> **Text provided**:
- - - - - - -

Tickets are now available for Gong and Ozric Tentacles at Rescue Rooms!
The ever-metamorphosing entity that is GONG launches, as ever, into unknown territory. With new tours for 2023 destined to be talked about, discussed, and argued over, up and down the land.
It began in a French commune in 1967. Through the Virgin Records years there has been mismanagement, court cases, break-ups and re-joining’s. As well as deaths and rebirths. But here has always been a continuous thread of beautiful, dangerous and extraordinary music.
The current holders of the flame have come together over the last eight years. Sinuous bass player Dave Sturt joined just as the album 2032 was shown to the world. Ian East (Sax, Flute) was the next to blow in through the portal. Fabio Golfetti brought his guitars from Brazil (after working with Daevid Allen for many years). Kavus Torabi (lead vox and guitars) appeared to Daevid in a vision. Cheb Nettles (drums) just sort of turned up.

- - - - - - -

Stored entries:
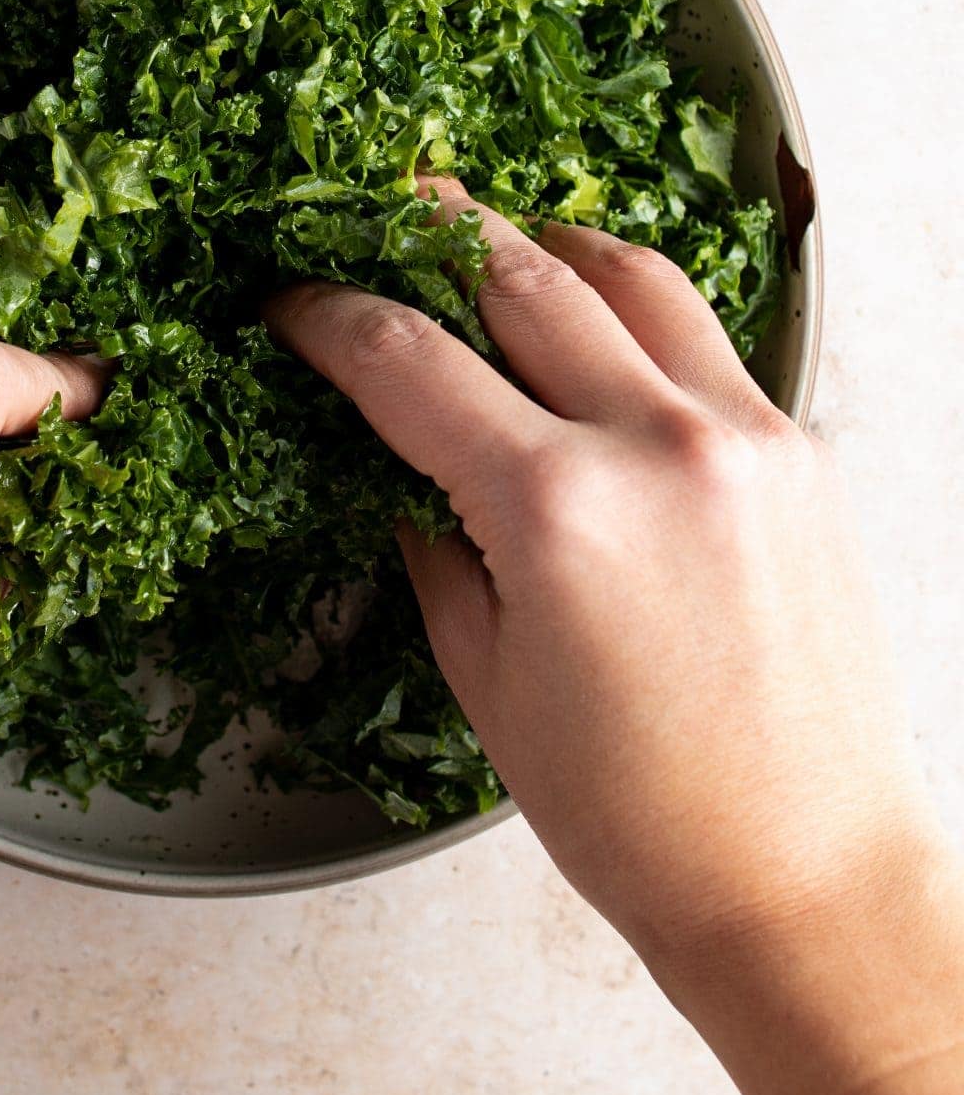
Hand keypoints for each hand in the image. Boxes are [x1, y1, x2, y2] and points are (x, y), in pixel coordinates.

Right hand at [268, 183, 941, 980]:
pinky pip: (706, 338)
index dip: (329, 316)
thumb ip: (433, 539)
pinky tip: (601, 331)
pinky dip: (639, 313)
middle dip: (433, 233)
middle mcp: (659, 444)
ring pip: (631, 275)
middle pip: (519, 276)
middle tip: (381, 213)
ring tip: (497, 246)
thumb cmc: (636, 814)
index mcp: (557, 508)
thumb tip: (399, 458)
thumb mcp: (485, 674)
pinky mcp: (802, 454)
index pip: (409, 359)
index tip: (291, 301)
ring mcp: (747, 437)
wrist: (802, 882)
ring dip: (548, 246)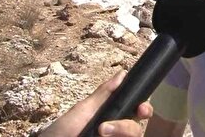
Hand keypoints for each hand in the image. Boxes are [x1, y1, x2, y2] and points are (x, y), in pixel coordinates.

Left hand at [40, 70, 154, 136]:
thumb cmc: (61, 132)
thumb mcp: (82, 110)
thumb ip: (104, 94)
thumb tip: (123, 73)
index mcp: (112, 116)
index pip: (136, 111)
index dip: (144, 108)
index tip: (141, 108)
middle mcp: (116, 131)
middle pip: (137, 128)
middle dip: (127, 126)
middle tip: (106, 128)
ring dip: (121, 133)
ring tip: (99, 134)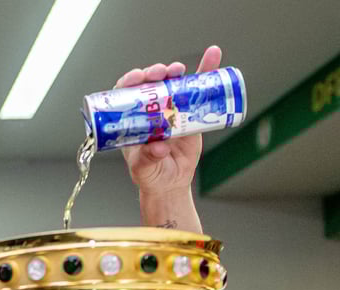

- - - - - - -

List every member of the current Gong lineup named in the Gong announcement. Work only from the Gong announcement and leave the material aside.

Dave Sturt
Ian East
Fabio Golfetti
Kavus Torabi
Cheb Nettles